05/10/2014 09:56 EDT | Updated 07/10/2014 05:59 EDT

Being a Bigot Doesn't Come With a Get-Out-of-Jail-Free Card


Lately, I've been thinking about what it means to be a bigot.

It's a weird thing to think. In fact, I struggle very hard not to be bigoted in any way. I'm part of several marginalized groups in society and I know firsthand what it's like to experience bigotry directly, through being a fat, gay woman. As a result, I've become extremely intolerant to any kind of societal inequality, and I've struggled to examine my own privilege in order to lessen the ways that I, personally, am bigoted. It hasn't been an easy road, but nothing that's worth it is.

But when I put myself into the shoes of someone who is exhibiting bigoted behaviour, I see a lot of defensiveness and guilt, which manifests into a need to protect themselves and their dignity at all costs. So you see a lot of anger and a lot of over-the-top posturing, like animals blowing up to be bigger than one another, in order to appear "right" and "OK," because they've been taken out of their secure thinking. The security blanket has been ripped away.

I know how it feels. I've done it. I've been angry and judgmental and bigoted, because my secure thinking was taken away from me.

But I've heard, lately, that there are two ways you can go with this. You can carry on being bigoted, or you can change your thinking and try to see it from the other person's point of view. You can listen to lived experiences, or you can ignore them and insist that your experiences trump all. In all, you can choose to open your mind, or you can choose to close it and cling to the old ways of thinking as hard as you can.

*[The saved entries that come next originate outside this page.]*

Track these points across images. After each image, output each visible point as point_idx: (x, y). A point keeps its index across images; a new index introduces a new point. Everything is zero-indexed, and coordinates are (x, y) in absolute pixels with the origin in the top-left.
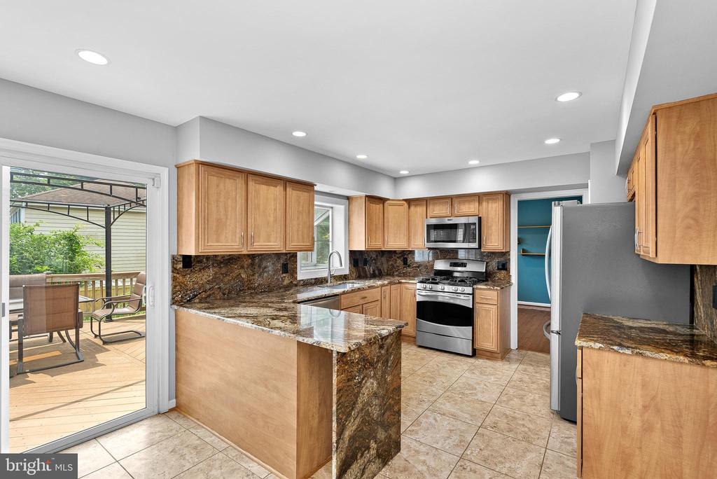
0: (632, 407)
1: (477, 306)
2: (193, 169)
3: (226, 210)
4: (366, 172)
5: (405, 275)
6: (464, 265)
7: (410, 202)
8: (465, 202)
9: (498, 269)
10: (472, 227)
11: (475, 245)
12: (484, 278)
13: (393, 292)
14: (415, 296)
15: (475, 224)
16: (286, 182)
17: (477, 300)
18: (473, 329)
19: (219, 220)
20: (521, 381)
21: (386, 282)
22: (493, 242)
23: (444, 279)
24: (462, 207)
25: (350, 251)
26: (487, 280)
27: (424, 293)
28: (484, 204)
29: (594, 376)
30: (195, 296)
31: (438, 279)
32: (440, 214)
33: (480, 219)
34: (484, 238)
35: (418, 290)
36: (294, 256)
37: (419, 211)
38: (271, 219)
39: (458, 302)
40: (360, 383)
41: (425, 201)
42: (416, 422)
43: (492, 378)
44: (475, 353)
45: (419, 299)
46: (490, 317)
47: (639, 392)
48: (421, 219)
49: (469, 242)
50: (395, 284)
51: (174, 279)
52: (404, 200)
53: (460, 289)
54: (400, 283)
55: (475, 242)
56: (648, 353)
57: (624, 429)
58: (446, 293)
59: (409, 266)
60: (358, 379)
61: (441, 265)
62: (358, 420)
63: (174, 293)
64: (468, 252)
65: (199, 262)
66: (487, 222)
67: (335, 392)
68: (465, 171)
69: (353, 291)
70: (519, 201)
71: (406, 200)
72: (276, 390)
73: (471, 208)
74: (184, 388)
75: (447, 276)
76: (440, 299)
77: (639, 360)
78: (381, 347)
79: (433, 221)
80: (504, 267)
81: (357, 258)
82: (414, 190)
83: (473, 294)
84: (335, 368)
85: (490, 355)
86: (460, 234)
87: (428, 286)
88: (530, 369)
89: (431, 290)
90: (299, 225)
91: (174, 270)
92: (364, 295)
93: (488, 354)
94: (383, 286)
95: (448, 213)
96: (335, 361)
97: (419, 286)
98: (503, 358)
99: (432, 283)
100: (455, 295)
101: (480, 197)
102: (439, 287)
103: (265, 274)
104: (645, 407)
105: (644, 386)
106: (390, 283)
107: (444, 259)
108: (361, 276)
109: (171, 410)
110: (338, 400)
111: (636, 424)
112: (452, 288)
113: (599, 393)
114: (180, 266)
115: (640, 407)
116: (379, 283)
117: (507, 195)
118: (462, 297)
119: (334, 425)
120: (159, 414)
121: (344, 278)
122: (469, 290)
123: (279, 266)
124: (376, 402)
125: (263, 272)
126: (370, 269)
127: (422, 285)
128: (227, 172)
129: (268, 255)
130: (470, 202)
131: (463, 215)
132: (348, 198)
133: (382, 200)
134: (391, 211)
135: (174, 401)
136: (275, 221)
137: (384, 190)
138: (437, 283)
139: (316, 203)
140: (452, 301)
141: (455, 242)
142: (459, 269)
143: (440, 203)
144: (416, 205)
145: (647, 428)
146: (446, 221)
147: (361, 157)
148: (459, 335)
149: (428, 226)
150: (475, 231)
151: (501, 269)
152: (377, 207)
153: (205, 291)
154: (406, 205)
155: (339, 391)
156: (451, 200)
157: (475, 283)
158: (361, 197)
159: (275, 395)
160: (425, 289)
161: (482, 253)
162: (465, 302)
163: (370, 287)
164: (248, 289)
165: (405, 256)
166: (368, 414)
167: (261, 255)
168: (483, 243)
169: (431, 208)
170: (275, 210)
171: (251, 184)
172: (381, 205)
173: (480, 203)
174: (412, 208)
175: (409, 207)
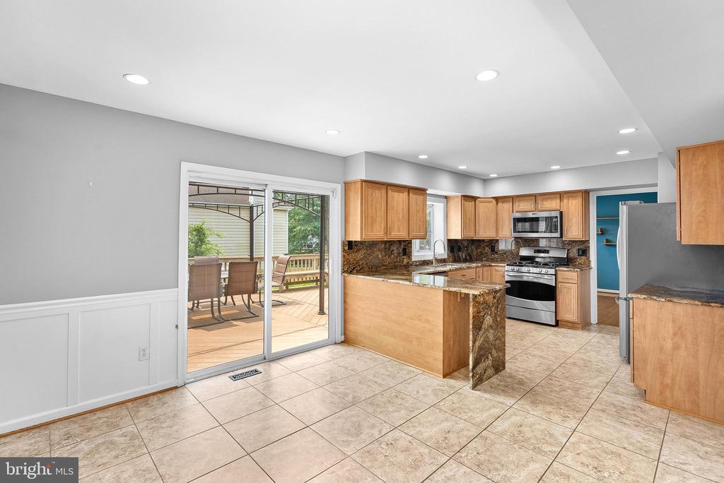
0: (666, 335)
1: (559, 285)
2: (359, 185)
3: (376, 212)
4: (463, 177)
5: (493, 260)
6: (547, 252)
7: (497, 199)
8: (547, 199)
9: (579, 255)
10: (554, 220)
11: (557, 235)
12: (567, 262)
13: (485, 273)
14: (504, 276)
15: (557, 217)
16: (409, 189)
17: (560, 279)
18: (556, 303)
19: (372, 217)
20: (598, 342)
21: (480, 265)
22: (573, 232)
23: (530, 263)
24: (545, 203)
25: (448, 240)
26: (568, 265)
27: (512, 274)
28: (565, 201)
29: (641, 316)
30: (354, 268)
31: (524, 262)
32: (526, 209)
33: (561, 213)
34: (565, 228)
35: (507, 272)
36: (410, 242)
37: (506, 207)
38: (401, 216)
39: (541, 281)
40: (484, 316)
41: (512, 199)
42: (514, 357)
43: (573, 340)
44: (557, 324)
45: (507, 278)
46: (571, 294)
47: (670, 325)
48: (507, 213)
49: (551, 232)
50: (488, 266)
51: (344, 256)
52: (492, 198)
53: (544, 270)
54: (490, 266)
55: (557, 232)
56: (676, 300)
57: (661, 349)
58: (530, 274)
59: (496, 253)
60: (482, 314)
61: (525, 252)
62: (482, 338)
63: (344, 265)
64: (550, 241)
65: (356, 245)
66: (568, 216)
67: (471, 317)
68: (547, 174)
69: (456, 269)
70: (597, 197)
71: (494, 198)
72: (427, 321)
73: (554, 204)
74: (351, 327)
75: (530, 260)
76: (525, 279)
77: (670, 304)
78: (494, 298)
79: (518, 215)
80: (584, 252)
81: (453, 245)
82: (502, 189)
83: (555, 275)
84: (472, 304)
85: (571, 325)
86: (542, 225)
87: (516, 268)
88: (608, 336)
89: (518, 271)
90: (417, 220)
91: (344, 250)
92: (464, 274)
93: (569, 325)
94: (477, 267)
95: (533, 209)
96: (471, 300)
97: (507, 268)
98: (583, 328)
99: (519, 266)
100: (540, 276)
101: (561, 195)
102: (524, 269)
103: (392, 256)
104: (675, 334)
105: (674, 321)
106: (483, 266)
107: (529, 246)
108: (456, 260)
109: (342, 342)
110: (473, 322)
111: (669, 345)
112: (537, 270)
113: (644, 327)
114: (347, 248)
115: (671, 334)
116: (474, 265)
117: (586, 194)
118: (546, 277)
119: (471, 336)
120: (336, 343)
121: (443, 261)
122: (552, 271)
123: (401, 250)
124: (491, 331)
125: (392, 254)
126: (463, 255)
127: (511, 268)
128: (377, 186)
129: (394, 242)
130: (551, 198)
131: (548, 209)
132: (446, 197)
133: (474, 199)
134: (482, 207)
135: (343, 336)
136: (403, 217)
137: (476, 190)
138: (522, 266)
139: (428, 203)
140: (536, 280)
141: (537, 232)
142: (542, 255)
143: (525, 200)
144: (503, 202)
145: (676, 347)
146: (530, 215)
147: (462, 167)
148: (543, 309)
149: (514, 219)
150: (556, 224)
151: (581, 255)
152: (470, 204)
153: (359, 266)
154: (494, 202)
155: (473, 317)
156: (535, 197)
157: (557, 266)
158: (457, 197)
159: (427, 325)
160: (513, 271)
161: (563, 241)
162: (548, 280)
163: (468, 268)
164: (383, 266)
165: (492, 244)
166: (487, 337)
167: (391, 241)
168: (565, 233)
169: (516, 205)
170: (403, 210)
171: (389, 192)
172: (473, 202)
173: (561, 200)
174: (500, 204)
175: (497, 204)
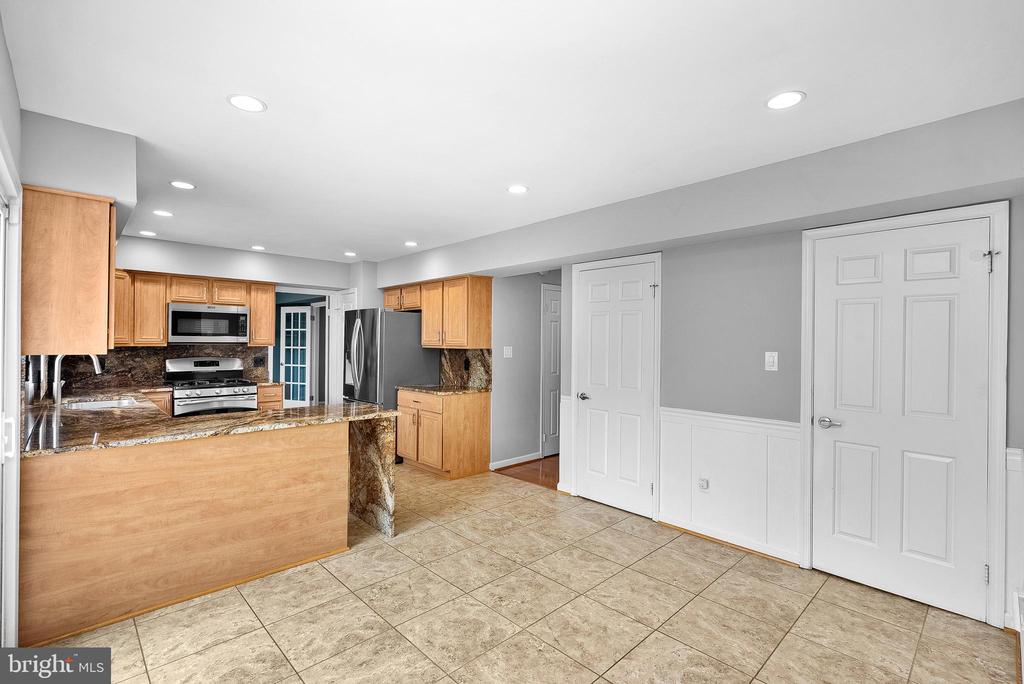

Each of those choices is your prerogative. Each of them is legal.

Both carry consequences.

What I've been hearing a lot, when it comes to issues surrounding bigotry, is that the side that "loses" feels that they don't have the freedom to express their views without consequences. Therefore, if you're an evangelical Christian who believes that homosexuality is wrong, you don't have the freedom to express those views without societal consequences. If you're a racist who hates Arabs, you don't have the freedom to say so without serious real-life stuff happening to you.

You do have the freedom to say it. You don't have the freedom to escape the fallout from your words.

As someone who has had to hide parts of who I am for years and stay silent in situations where I'd rather speak up, I'm the first person to agree that it sucks when you don't have the freedom to express your views without consequences. So, there are times when I don't -- especially in non-partisan places like work. I have worked for people who would have cheerfully found a reason to fire me if they knew I was gay. I've dealt with fatphobia and pointed comments about my body in spaces where if I spoke up, it would be me that would face consequences for doing so.

The difference is, I'm fighting for the same rights that everyone else has. I don't want anything that isn't already given to anyone else. But because my words have consequences -- and not always good consequences -- I have had to choose what I say and where I say it. I have had to preserve my own dignity as well as the peace of the space that I'm in.

Yes, it has hurt me deeply. Yes, something has been taken away from me when I've done it. That's why I'm glad to see the tide turning towards equality everywhere.

When you are a bigot -- and I use the word without malice -- you are trying to block another human being from having the same rights you have. Whether it's the right to shop in a public store, the right to get married, or the right to simply walk down the street without being harassed and catcalled at, by speaking up and insisting that you be allowed to practice your bigotry without consequence is supporting inequality.

Make no mistake -- no one is saying you can't feel the way you feel. I don't personally understand why anyone would feel like another human being shouldn't have the same rights they have, but I support your right to practice your life in the way you see fit.

When it touches other people, however, that's where I draw the line. You don't get to tell me that I can't exist in society because you don't like something about me. You don't get to tell me that I can't walk down the street, unharassed and unharmed, because you think that I should lock myself away so that no one has to lay eyes on me. And you certainly don't get to tell me that my lived experiences mean nothing and that I need to shut up and "learn my place."

And just like I have had to be quiet in situations that would bring me adverse consequences, so do you. If you don't want to lose your job. If you don't want to have your show taken off the air. If you don't want to have your sports team taken away. The difference is, you may not have a job or a TV show or a sports team, but you still have all the rights you had before you shot your mouth off. In the end, you and I are still equal. You just learned that your bigotry carries consequences in the public sphere.

You can feel however you want to feel. There is nothing wrong with your religious or philosophical beliefs, and in our society, you are free to practice them and believe what you wish. But before you ask why you lost something that meant a lot to you because of the words you said, think about the pain you're feeling as a result. That's how people like me feel daily when people like you tell us we don't have a right to exist in society and be equal to every other citizen. We lose a piece of who we are, every time.

You have a right to say whatever you want. But freedom of speech does not carry a get-out-of-jail-free card. And I, for one, am glad that accountability is ruling the day.